What the task asks -> The full set of lines below has to be duplicated exactly, with no picture kept.

Information given ->

——————

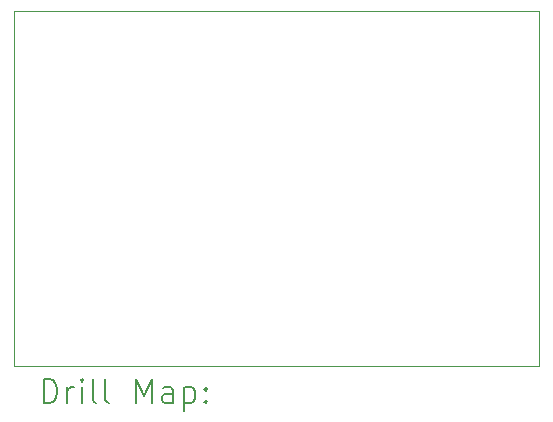
<source format=gbr>
%TF.GenerationSoftware,KiCad,Pcbnew,(6.0.9)*%
%TF.CreationDate,2023-01-18T17:10:18+01:00*%
%TF.ProjectId,buck,6275636b-2e6b-4696-9361-645f70636258,rev?*%
%TF.SameCoordinates,Original*%
%TF.FileFunction,Drillmap*%
%TF.FilePolarity,Positive*%
%FSLAX45Y45*%
G04 Gerber Fmt 4.5, Leading zero omitted, Abs format (unit mm)*
G04 Created by KiCad (PCBNEW (6.0.9)) date 2023-01-18 17:10:18*
%MOMM*%
%LPD*%
G01*
G04 APERTURE LIST*
%ADD10C,0.100000*%
%ADD11C,0.200000*%
G04 APERTURE END LIST*
D10*
X10871200Y-8166100D02*
X15319000Y-8166100D01*
X15319000Y-8166100D02*
X15319000Y-11170900D01*
X15319000Y-11170900D02*
X10871200Y-11170900D01*
X10871200Y-11170900D02*
X10871200Y-8166100D01*
D11*
X11123819Y-11486376D02*
X11123819Y-11286376D01*
X11171438Y-11286376D01*
X11200009Y-11295900D01*
X11219057Y-11314948D01*
X11228581Y-11333995D01*
X11238105Y-11372090D01*
X11238105Y-11400662D01*
X11228581Y-11438757D01*
X11219057Y-11457805D01*
X11200009Y-11476852D01*
X11171438Y-11486376D01*
X11123819Y-11486376D01*
X11323819Y-11486376D02*
X11323819Y-11353043D01*
X11323819Y-11391138D02*
X11333343Y-11372090D01*
X11342867Y-11362567D01*
X11361914Y-11353043D01*
X11380962Y-11353043D01*
X11447628Y-11486376D02*
X11447628Y-11353043D01*
X11447628Y-11286376D02*
X11438105Y-11295900D01*
X11447628Y-11305424D01*
X11457152Y-11295900D01*
X11447628Y-11286376D01*
X11447628Y-11305424D01*
X11571438Y-11486376D02*
X11552390Y-11476852D01*
X11542867Y-11457805D01*
X11542867Y-11286376D01*
X11676200Y-11486376D02*
X11657152Y-11476852D01*
X11647628Y-11457805D01*
X11647628Y-11286376D01*
X11904771Y-11486376D02*
X11904771Y-11286376D01*
X11971438Y-11429233D01*
X12038105Y-11286376D01*
X12038105Y-11486376D01*
X12219057Y-11486376D02*
X12219057Y-11381614D01*
X12209533Y-11362567D01*
X12190486Y-11353043D01*
X12152390Y-11353043D01*
X12133343Y-11362567D01*
X12219057Y-11476852D02*
X12200009Y-11486376D01*
X12152390Y-11486376D01*
X12133343Y-11476852D01*
X12123819Y-11457805D01*
X12123819Y-11438757D01*
X12133343Y-11419709D01*
X12152390Y-11410186D01*
X12200009Y-11410186D01*
X12219057Y-11400662D01*
X12314295Y-11353043D02*
X12314295Y-11553043D01*
X12314295Y-11362567D02*
X12333343Y-11353043D01*
X12371438Y-11353043D01*
X12390486Y-11362567D01*
X12400009Y-11372090D01*
X12409533Y-11391138D01*
X12409533Y-11448281D01*
X12400009Y-11467328D01*
X12390486Y-11476852D01*
X12371438Y-11486376D01*
X12333343Y-11486376D01*
X12314295Y-11476852D01*
X12495248Y-11467328D02*
X12504771Y-11476852D01*
X12495248Y-11486376D01*
X12485724Y-11476852D01*
X12495248Y-11467328D01*
X12495248Y-11486376D01*
X12495248Y-11362567D02*
X12504771Y-11372090D01*
X12495248Y-11381614D01*
X12485724Y-11372090D01*
X12495248Y-11362567D01*
X12495248Y-11381614D01*
M02*

</source>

——————

Response below ->
<source format=gbr>
%TF.GenerationSoftware,KiCad,Pcbnew,(6.0.9)*%
%TF.CreationDate,2023-01-18T17:10:18+01:00*%
%TF.ProjectId,buck,6275636b-2e6b-4696-9361-645f70636258,rev?*%
%TF.SameCoordinates,Original*%
%TF.FileFunction,Drillmap*%
%TF.FilePolarity,Positive*%
%FSLAX45Y45*%
G04 Gerber Fmt 4.5, Leading zero omitted, Abs format (unit mm)*
G04 Created by KiCad (PCBNEW (6.0.9)) date 2023-01-18 17:10:18*
%MOMM*%
%LPD*%
G01*
G04 APERTURE LIST*
%ADD10C,0.100000*%
%ADD11C,0.200000*%
G04 APERTURE END LIST*
D10*
X10871200Y-8166100D02*
X15319000Y-8166100D01*
X15319000Y-8166100D02*
X15319000Y-11170900D01*
X15319000Y-11170900D02*
X10871200Y-11170900D01*
X10871200Y-11170900D02*
X10871200Y-8166100D01*
D11*
X11123819Y-11486376D02*
X11123819Y-11286376D01*
X11171438Y-11286376D01*
X11200009Y-11295900D01*
X11219057Y-11314948D01*
X11228581Y-11333995D01*
X11238105Y-11372090D01*
X11238105Y-11400662D01*
X11228581Y-11438757D01*
X11219057Y-11457805D01*
X11200009Y-11476852D01*
X11171438Y-11486376D01*
X11123819Y-11486376D01*
X11323819Y-11486376D02*
X11323819Y-11353043D01*
X11323819Y-11391138D02*
X11333343Y-11372090D01*
X11342867Y-11362567D01*
X11361914Y-11353043D01*
X11380962Y-11353043D01*
X11447628Y-11486376D02*
X11447628Y-11353043D01*
X11447628Y-11286376D02*
X11438105Y-11295900D01*
X11447628Y-11305424D01*
X11457152Y-11295900D01*
X11447628Y-11286376D01*
X11447628Y-11305424D01*
X11571438Y-11486376D02*
X11552390Y-11476852D01*
X11542867Y-11457805D01*
X11542867Y-11286376D01*
X11676200Y-11486376D02*
X11657152Y-11476852D01*
X11647628Y-11457805D01*
X11647628Y-11286376D01*
X11904771Y-11486376D02*
X11904771Y-11286376D01*
X11971438Y-11429233D01*
X12038105Y-11286376D01*
X12038105Y-11486376D01*
X12219057Y-11486376D02*
X12219057Y-11381614D01*
X12209533Y-11362567D01*
X12190486Y-11353043D01*
X12152390Y-11353043D01*
X12133343Y-11362567D01*
X12219057Y-11476852D02*
X12200009Y-11486376D01*
X12152390Y-11486376D01*
X12133343Y-11476852D01*
X12123819Y-11457805D01*
X12123819Y-11438757D01*
X12133343Y-11419709D01*
X12152390Y-11410186D01*
X12200009Y-11410186D01*
X12219057Y-11400662D01*
X12314295Y-11353043D02*
X12314295Y-11553043D01*
X12314295Y-11362567D02*
X12333343Y-11353043D01*
X12371438Y-11353043D01*
X12390486Y-11362567D01*
X12400009Y-11372090D01*
X12409533Y-11391138D01*
X12409533Y-11448281D01*
X12400009Y-11467328D01*
X12390486Y-11476852D01*
X12371438Y-11486376D01*
X12333343Y-11486376D01*
X12314295Y-11476852D01*
X12495248Y-11467328D02*
X12504771Y-11476852D01*
X12495248Y-11486376D01*
X12485724Y-11476852D01*
X12495248Y-11467328D01*
X12495248Y-11486376D01*
X12495248Y-11362567D02*
X12504771Y-11372090D01*
X12495248Y-11381614D01*
X12485724Y-11372090D01*
X12495248Y-11362567D01*
X12495248Y-11381614D01*
M02*

</source>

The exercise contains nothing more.